A girl does not have to be very old, nor very sophisticated, to understand that her parents and the talking heads of alleged grown-ups on TV feel that Miley has been bad. And Miley’s widely publicized apology, her embarrassment, her tears, her reportedly feeling ill at a subsequent concert all reinforce the message: girls are not supposed to HAVE any sexuality. Not only must they not openly display it, they must never even hint at it. Bad things happen to those who do, and people will stop liking them.
Even her supporters urge others not to condemn this teenager for having “made a mistake.”
Hinting that you may be a sexual being is a mistake? Apparently it is in 2008.
The TV talking heads bristle in outrage over the fact that the person in these photos “is only 15.”
News flash: Human beings, males and females both, are sexual beings from before birth until the day they die.
As a sex therapist, I see many adult women, married, or in committed relationships, who are very conflicted about their sexuality. Is it any wonder?
The prescription is that a girl, a woman, should not be sexually active until marriage, that she should “save” herself for her husband. Then, all of a sudden, her husband (ideally a virgin himself) will “awaken” her sexuality, and she will suddenly go from a person who has denied even the possibility of
having sexual feelings, who has been trained from toddlerhood to say “no, no, no”, to being a fully sexual being who moans “yes, yes, yes.”
Fairy tales like this keep my profession going and provide me and my colleagues with an income.
But the cost in human anguish and misery can be staggering.
Is it any wonder that women are conflicted about sexuality, when the media continually indulges in its insidious game of set ‘em up and knock ‘em down with young female celebrities?

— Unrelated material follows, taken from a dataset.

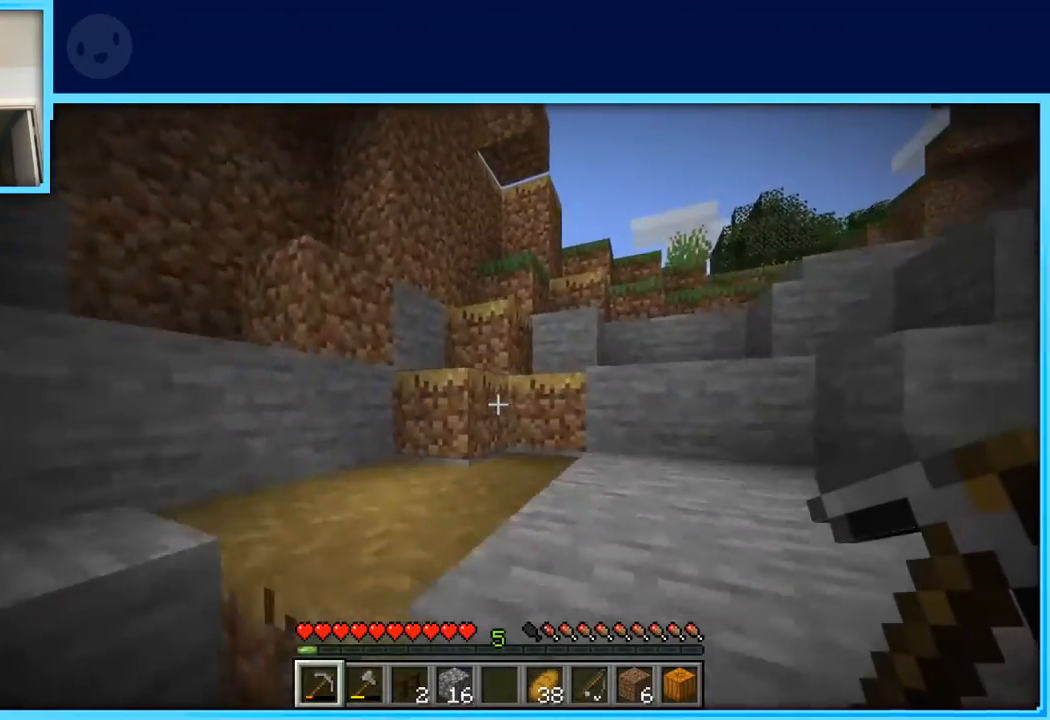
{"keys": ["w"], "events": [[233, "space", "down"], [333, "a", "up"], [433, "space", "up"]]}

To be acceptable as celebrities, even the most timid or plain females are required to be sexualized, made-over, enhanced...their sexual appeal must be hyped to the max. But then, to be an
acceptable role model, they must be “pure.” And when young women who must be both “sexy” and “pure” make a personal decision regarding their own sexuality, be it starring in a film with “adult themes,” posing for pictures, or becoming sexually active, the media fall all over themselves to denounce her. She is now part of the morality play known as “fallen woman,” and is gleefully branded with today’s updated scarlet letter...no longer an “A” for adulteress, but an “S” for slut (or should that be an “H” for ho?).
We’ve seen that again and again. Jessica Simpson and Britney Spears publicly took virginity vows. They were then dressed by their handlers in the sexiest and most revealing outfits available. The Swift Report tells of rumours that her handlers may have pushed Britney Spears into marrying in order to boost her slumping record sales.

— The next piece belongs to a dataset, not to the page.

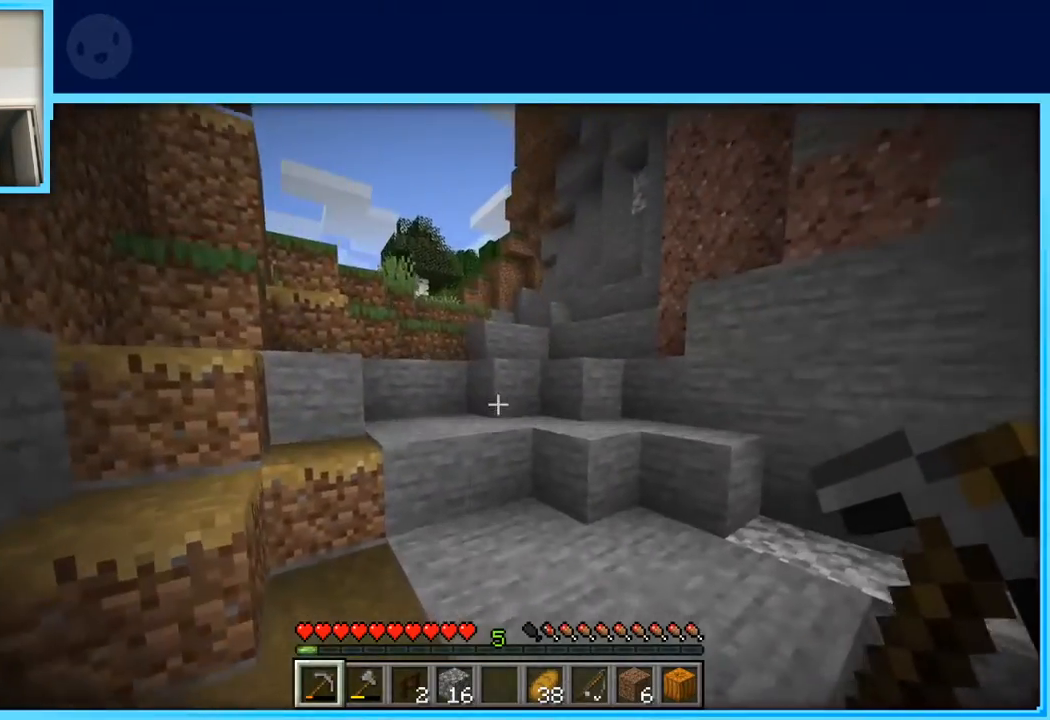
{"keys": ["space", "w"], "events": [[450, "space", "down"]]}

According to market research, CD choices are increasingly shaped by the morality of the female artists, with teenaged girls saying they prefer to buy music by female artists who put off sex until marriage. This is resulting in pressure on struggling record labels to keep young starlets chaste—or quickly marry them off.
Notice that these categories allow for no middle ground. A young woman cannot be a “little bit sexual.” Only two states for young women are recognized. More recently, some pictures of Cyrus at a sleep over with friends were posted on the internet. One photo shows Cyrus and a female friend in chaste cotton nightgowns leaning against each other while sitting on the floor, mugging for the camera. The person who posted the photo has superimposed the word “slut” on it.

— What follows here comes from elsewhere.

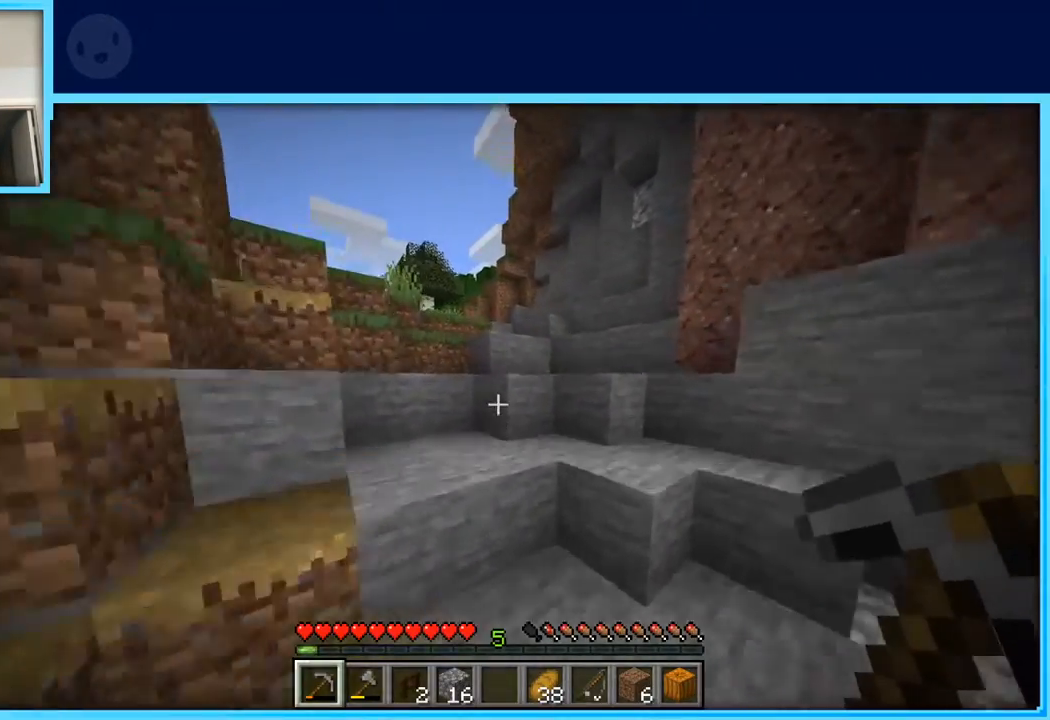
{"keys": ["a", "space", "w"], "events": [[33, "a", "down"]]}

And if even hinting at your sexuality makes you a “bad girl”, well why not go all the way? The notion that you may as well be hung for a sheep as a goat makes sense to many teenaged minds. Having been branded a “bad girl, dismissed as a “slut,” many of our “fallen” female celebrities spiral out of control.
I have to wonder how many young non-celebrities put themselves at risk using the same logic?
Back in 1970, when I was about to graduate high school, Germaine Greer published, The Female Eunuch, the book that changed the way the world looked at women’s sexuality and the way women looked at themselves. Greer wrote, "Women have somehow been separated from their libido, from their faculty of desire, from their sexuality.”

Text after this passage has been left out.